Highlights for me were Dr Lioba Hirsch’s examination of the archives and their usefulness as objects to uncover the colonial indigenous past – Working in Colonial Ruins: Antiblack Racism and Global Health. It’s a new way of thinking for me, as I’ve often not seen the value in these types of archives, essentially only viewing them as archives for a colonist history (archival objects constructed by colonists). Her lecture helped me to see beyond this and to think differently about these archives and how we can ‘draw out’ the indigenous story here. Looking at the London School of Hygiene and Tropical Medicine’s archival film, Roads to Africa , I was struck by the idea of imagining the perspectives of cooks, mosquito catchers, and the people on the road watching the white expeditions. I found the idea of merging creativity with history exciting, especially as a fiction writer.

Approaching the network from a non-scientific background, the medical aspects covered were intriguing, especially c the media attention on black people and Covid-19 infection. Dr Grace Redhead’s talk Histories and Memories of Sickle Cell Anaemia in the Postcolonial British Hospital, about the relationship between the NHS and sickle cell anaemia sufferers, to me chimed with many of the issues facing black people and the NHS today – including mental health diagnosis and pain thresholds.

Despite my background as a research student in a school of Literature, Drama and Creative Writing, to my shame, I tend to focus on fiction and neglect poetry. So it was a revelation to be introduced, by Dr Chisomo Kalinga, to Kayo Chingonyi’s Kumukanda and Dr Stella Nyanzi’s collection, No Roses from My Mouth: Poems from Prison. It demonstrated how powerful poetry can be and how important it is to remain open to sources outside of my usual comfort zone. A hallmark of the power of a network such as Black Health and the Humanities is its ability to promote interdisciplinary interpretations. Over the course of the two-day workshops, I met scholars involved with or with interests in water security, midwifery and clinical research, and Afro-feminism, to name a small few. Dr Josie Gill and Dr Amber Lascelles ensured a truly vibrant, diverse set of disciplines and interests were represented, all underpinned by our shared interests in how arts and humanities interplays with an understanding and the improving of the health of black people today and furthers our understanding of colonised black people of the past.

Participation in the Black Health and Humanities Network has proved invaluable in terms of networking opportunities. As a black scholar with an interest in the black humanities, it was a new experience sharing ideas and discussing them with so many scholars.
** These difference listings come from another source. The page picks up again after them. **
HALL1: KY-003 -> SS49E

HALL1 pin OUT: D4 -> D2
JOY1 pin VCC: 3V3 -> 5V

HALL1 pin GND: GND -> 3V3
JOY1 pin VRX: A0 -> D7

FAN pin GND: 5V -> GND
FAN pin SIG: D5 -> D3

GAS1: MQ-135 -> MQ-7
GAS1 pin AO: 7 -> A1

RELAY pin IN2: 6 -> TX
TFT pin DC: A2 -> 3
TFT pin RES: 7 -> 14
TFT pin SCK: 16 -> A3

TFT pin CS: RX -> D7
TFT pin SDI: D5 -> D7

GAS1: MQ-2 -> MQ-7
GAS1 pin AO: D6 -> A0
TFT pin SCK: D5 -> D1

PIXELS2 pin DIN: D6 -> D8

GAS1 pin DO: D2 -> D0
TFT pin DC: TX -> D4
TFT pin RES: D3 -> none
For example, during my MA, there were no other black students, with one student of colour from India and one lecturer of colour; only my project concerned itself with black issues. For my PhD I find a similar make up, I’ve only met three fellow PhD students of colour, two of them introduced through my supervisor, one of the only black female professors in the department and part of the small number in the country. It was invigorating to see how lively the scene of research into black issues and concerns is– seeking to make sense and to create new spaces and new interpretations at the intersection of race and medicine.

I found Dr Josie Gill and Dr Amber Lascelles both professional and warm, the physical shakedown before the free writing exercise at the end of the workshop really surprised me; it made the closing hour a lot more personal and memorable and I go into future workshops knowing they will be well-run and thought out. Since the workshop, participants have formed a WhatsApp group and are in regular contact, sharing upcoming events and supporting ideas. I personally plan to discuss our work with a fellow creative writer  next week, and I was alerted to a talk I would have missed by the sharing of information in the group.

We look forward to the next workshops in June!